##### Exercise materials #####
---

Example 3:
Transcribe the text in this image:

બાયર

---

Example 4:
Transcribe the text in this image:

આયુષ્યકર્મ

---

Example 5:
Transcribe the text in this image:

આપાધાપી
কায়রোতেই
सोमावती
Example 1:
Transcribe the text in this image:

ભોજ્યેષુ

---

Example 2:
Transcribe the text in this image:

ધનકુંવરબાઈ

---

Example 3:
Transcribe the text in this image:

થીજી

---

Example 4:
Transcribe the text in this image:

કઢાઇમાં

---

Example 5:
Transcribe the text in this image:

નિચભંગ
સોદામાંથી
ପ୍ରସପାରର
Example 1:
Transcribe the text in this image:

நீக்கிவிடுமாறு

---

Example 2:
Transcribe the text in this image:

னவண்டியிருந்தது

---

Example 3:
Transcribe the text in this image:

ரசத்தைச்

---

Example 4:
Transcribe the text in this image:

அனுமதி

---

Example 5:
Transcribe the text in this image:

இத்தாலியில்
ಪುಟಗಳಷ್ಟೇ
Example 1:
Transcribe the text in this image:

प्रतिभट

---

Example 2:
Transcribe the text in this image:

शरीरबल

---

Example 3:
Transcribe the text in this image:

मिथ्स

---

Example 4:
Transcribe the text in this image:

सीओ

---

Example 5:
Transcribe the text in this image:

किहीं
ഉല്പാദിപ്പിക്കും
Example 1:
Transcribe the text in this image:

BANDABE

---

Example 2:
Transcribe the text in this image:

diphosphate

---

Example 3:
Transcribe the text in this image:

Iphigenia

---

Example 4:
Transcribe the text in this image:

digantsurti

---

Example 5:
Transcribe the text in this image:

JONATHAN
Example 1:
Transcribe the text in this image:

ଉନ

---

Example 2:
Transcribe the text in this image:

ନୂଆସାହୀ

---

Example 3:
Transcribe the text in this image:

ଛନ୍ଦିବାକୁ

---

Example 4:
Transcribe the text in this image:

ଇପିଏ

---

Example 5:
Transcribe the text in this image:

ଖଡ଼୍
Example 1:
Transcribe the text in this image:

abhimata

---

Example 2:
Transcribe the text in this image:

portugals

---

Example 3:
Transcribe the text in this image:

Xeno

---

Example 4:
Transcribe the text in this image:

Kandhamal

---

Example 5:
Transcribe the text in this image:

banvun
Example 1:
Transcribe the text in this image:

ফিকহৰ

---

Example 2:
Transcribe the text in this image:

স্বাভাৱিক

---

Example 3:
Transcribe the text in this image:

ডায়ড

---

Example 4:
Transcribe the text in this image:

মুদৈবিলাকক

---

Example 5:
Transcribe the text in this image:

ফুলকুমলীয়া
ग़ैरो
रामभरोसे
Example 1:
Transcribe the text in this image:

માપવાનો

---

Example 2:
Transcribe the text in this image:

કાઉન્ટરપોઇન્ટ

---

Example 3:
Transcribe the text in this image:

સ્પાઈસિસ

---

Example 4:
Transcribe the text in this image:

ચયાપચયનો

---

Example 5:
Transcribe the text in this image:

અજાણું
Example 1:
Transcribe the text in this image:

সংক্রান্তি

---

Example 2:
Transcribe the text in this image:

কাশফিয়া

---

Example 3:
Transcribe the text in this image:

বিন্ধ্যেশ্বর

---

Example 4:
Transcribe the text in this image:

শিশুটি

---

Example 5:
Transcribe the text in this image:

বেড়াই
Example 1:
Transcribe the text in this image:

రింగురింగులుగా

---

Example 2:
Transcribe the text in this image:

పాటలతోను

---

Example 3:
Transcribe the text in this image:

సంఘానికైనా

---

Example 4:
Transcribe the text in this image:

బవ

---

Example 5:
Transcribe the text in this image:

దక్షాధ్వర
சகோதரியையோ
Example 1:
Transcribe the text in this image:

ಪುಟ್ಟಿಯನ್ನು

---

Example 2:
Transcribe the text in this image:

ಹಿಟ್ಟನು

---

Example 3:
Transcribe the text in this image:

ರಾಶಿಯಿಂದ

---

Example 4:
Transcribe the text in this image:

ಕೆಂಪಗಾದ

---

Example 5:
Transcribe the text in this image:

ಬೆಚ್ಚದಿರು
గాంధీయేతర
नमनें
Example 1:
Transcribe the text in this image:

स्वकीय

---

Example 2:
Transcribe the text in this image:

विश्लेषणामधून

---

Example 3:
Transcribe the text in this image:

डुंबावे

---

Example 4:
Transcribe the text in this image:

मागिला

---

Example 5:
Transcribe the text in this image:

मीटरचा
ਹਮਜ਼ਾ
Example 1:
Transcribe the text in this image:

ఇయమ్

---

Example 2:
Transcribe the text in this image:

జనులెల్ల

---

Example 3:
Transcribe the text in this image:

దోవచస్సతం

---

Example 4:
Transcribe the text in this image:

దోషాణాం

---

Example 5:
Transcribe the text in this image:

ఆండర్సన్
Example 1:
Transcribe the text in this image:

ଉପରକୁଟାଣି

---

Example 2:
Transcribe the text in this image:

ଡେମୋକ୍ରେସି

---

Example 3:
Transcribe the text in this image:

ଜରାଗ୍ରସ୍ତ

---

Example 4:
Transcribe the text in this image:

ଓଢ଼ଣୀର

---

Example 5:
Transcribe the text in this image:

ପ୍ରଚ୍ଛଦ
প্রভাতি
#####
Please restate the records in full, word for word.

* **The answer**
---

Example 3:
Transcribe the text in this image:

બાયર

---

Example 4:
Transcribe the text in this image:

આયુષ્યકર્મ

---

Example 5:
Transcribe the text in this image:

આપાધાપી
কায়রোতেই
सोमावती
Example 1:
Transcribe the text in this image:

ભોજ્યેષુ

---

Example 2:
Transcribe the text in this image:

ધનકુંવરબાઈ

---

Example 3:
Transcribe the text in this image:

થીજી

---

Example 4:
Transcribe the text in this image:

કઢાઇમાં

---

Example 5:
Transcribe the text in this image:

નિચભંગ
સોદામાંથી
ପ୍ରସପାରର
Example 1:
Transcribe the text in this image:

நீக்கிவிடுமாறு

---

Example 2:
Transcribe the text in this image:

னவண்டியிருந்தது

---

Example 3:
Transcribe the text in this image:

ரசத்தைச்

---

Example 4:
Transcribe the text in this image:

அனுமதி

---

Example 5:
Transcribe the text in this image:

இத்தாலியில்
ಪುಟಗಳಷ್ಟೇ
Example 1:
Transcribe the text in this image:

प्रतिभट

---

Example 2:
Transcribe the text in this image:

शरीरबल

---

Example 3:
Transcribe the text in this image:

मिथ्स

---

Example 4:
Transcribe the text in this image:

सीओ

---

Example 5:
Transcribe the text in this image:

किहीं
ഉല്പാദിപ്പിക്കും
Example 1:
Transcribe the text in this image:

BANDABE

---

Example 2:
Transcribe the text in this image:

diphosphate

---

Example 3:
Transcribe the text in this image:

Iphigenia

---

Example 4:
Transcribe the text in this image:

digantsurti

---

Example 5:
Transcribe the text in this image:

JONATHAN
Example 1:
Transcribe the text in this image:

ଉନ

---

Example 2:
Transcribe the text in this image:

ନୂଆସାହୀ

---

Example 3:
Transcribe the text in this image:

ଛନ୍ଦିବାକୁ

---

Example 4:
Transcribe the text in this image:

ଇପିଏ

---

Example 5:
Transcribe the text in this image:

ଖଡ଼୍
Example 1:
Transcribe the text in this image:

abhimata

---

Example 2:
Transcribe the text in this image:

portugals

---

Example 3:
Transcribe the text in this image:

Xeno

---

Example 4:
Transcribe the text in this image:

Kandhamal

---

Example 5:
Transcribe the text in this image:

banvun
Example 1:
Transcribe the text in this image:

ফিকহৰ

---

Example 2:
Transcribe the text in this image:

স্বাভাৱিক

---

Example 3:
Transcribe the text in this image:

ডায়ড

---

Example 4:
Transcribe the text in this image:

মুদৈবিলাকক

---

Example 5:
Transcribe the text in this image:

ফুলকুমলীয়া
ग़ैरो
रामभरोसे
Example 1:
Transcribe the text in this image:

માપવાનો

---

Example 2:
Transcribe the text in this image:

કાઉન્ટરપોઇન્ટ

---

Example 3:
Transcribe the text in this image:

સ્પાઈસિસ

---

Example 4:
Transcribe the text in this image:

ચયાપચયનો

---

Example 5:
Transcribe the text in this image:

અજાણું
Example 1:
Transcribe the text in this image:

সংক্রান্তি

---

Example 2:
Transcribe the text in this image:

কাশফিয়া

---

Example 3:
Transcribe the text in this image:

বিন্ধ্যেশ্বর

---

Example 4:
Transcribe the text in this image:

শিশুটি

---

Example 5:
Transcribe the text in this image:

বেড়াই
Example 1:
Transcribe the text in this image:

రింగురింగులుగా

---

Example 2:
Transcribe the text in this image:

పాటలతోను

---

Example 3:
Transcribe the text in this image:

సంఘానికైనా

---

Example 4:
Transcribe the text in this image:

బవ

---

Example 5:
Transcribe the text in this image:

దక్షాధ్వర
சகோதரியையோ
Example 1:
Transcribe the text in this image:

ಪುಟ್ಟಿಯನ್ನು

---

Example 2:
Transcribe the text in this image:

ಹಿಟ್ಟನು

---

Example 3:
Transcribe the text in this image:

ರಾಶಿಯಿಂದ

---

Example 4:
Transcribe the text in this image:

ಕೆಂಪಗಾದ

---

Example 5:
Transcribe the text in this image:

ಬೆಚ್ಚದಿರು
గాంధీయేతర
नमनें
Example 1:
Transcribe the text in this image:

स्वकीय

---

Example 2:
Transcribe the text in this image:

विश्लेषणामधून

---

Example 3:
Transcribe the text in this image:

डुंबावे

---

Example 4:
Transcribe the text in this image:

मागिला

---

Example 5:
Transcribe the text in this image:

मीटरचा
ਹਮਜ਼ਾ
Example 1:
Transcribe the text in this image:

ఇయమ్

---

Example 2:
Transcribe the text in this image:

జనులెల్ల

---

Example 3:
Transcribe the text in this image:

దోవచస్సతం

---

Example 4:
Transcribe the text in this image:

దోషాణాం

---

Example 5:
Transcribe the text in this image:

ఆండర్సన్
Example 1:
Transcribe the text in this image:

ଉପରକୁଟାଣି

---

Example 2:
Transcribe the text in this image:

ଡେମୋକ୍ରେସି

---

Example 3:
Transcribe the text in this image:

ଜରାଗ୍ରସ୍ତ

---

Example 4:
Transcribe the text in this image:

ଓଢ଼ଣୀର

---

Example 5:
Transcribe the text in this image:

ପ୍ରଚ୍ଛଦ
প্রভাতি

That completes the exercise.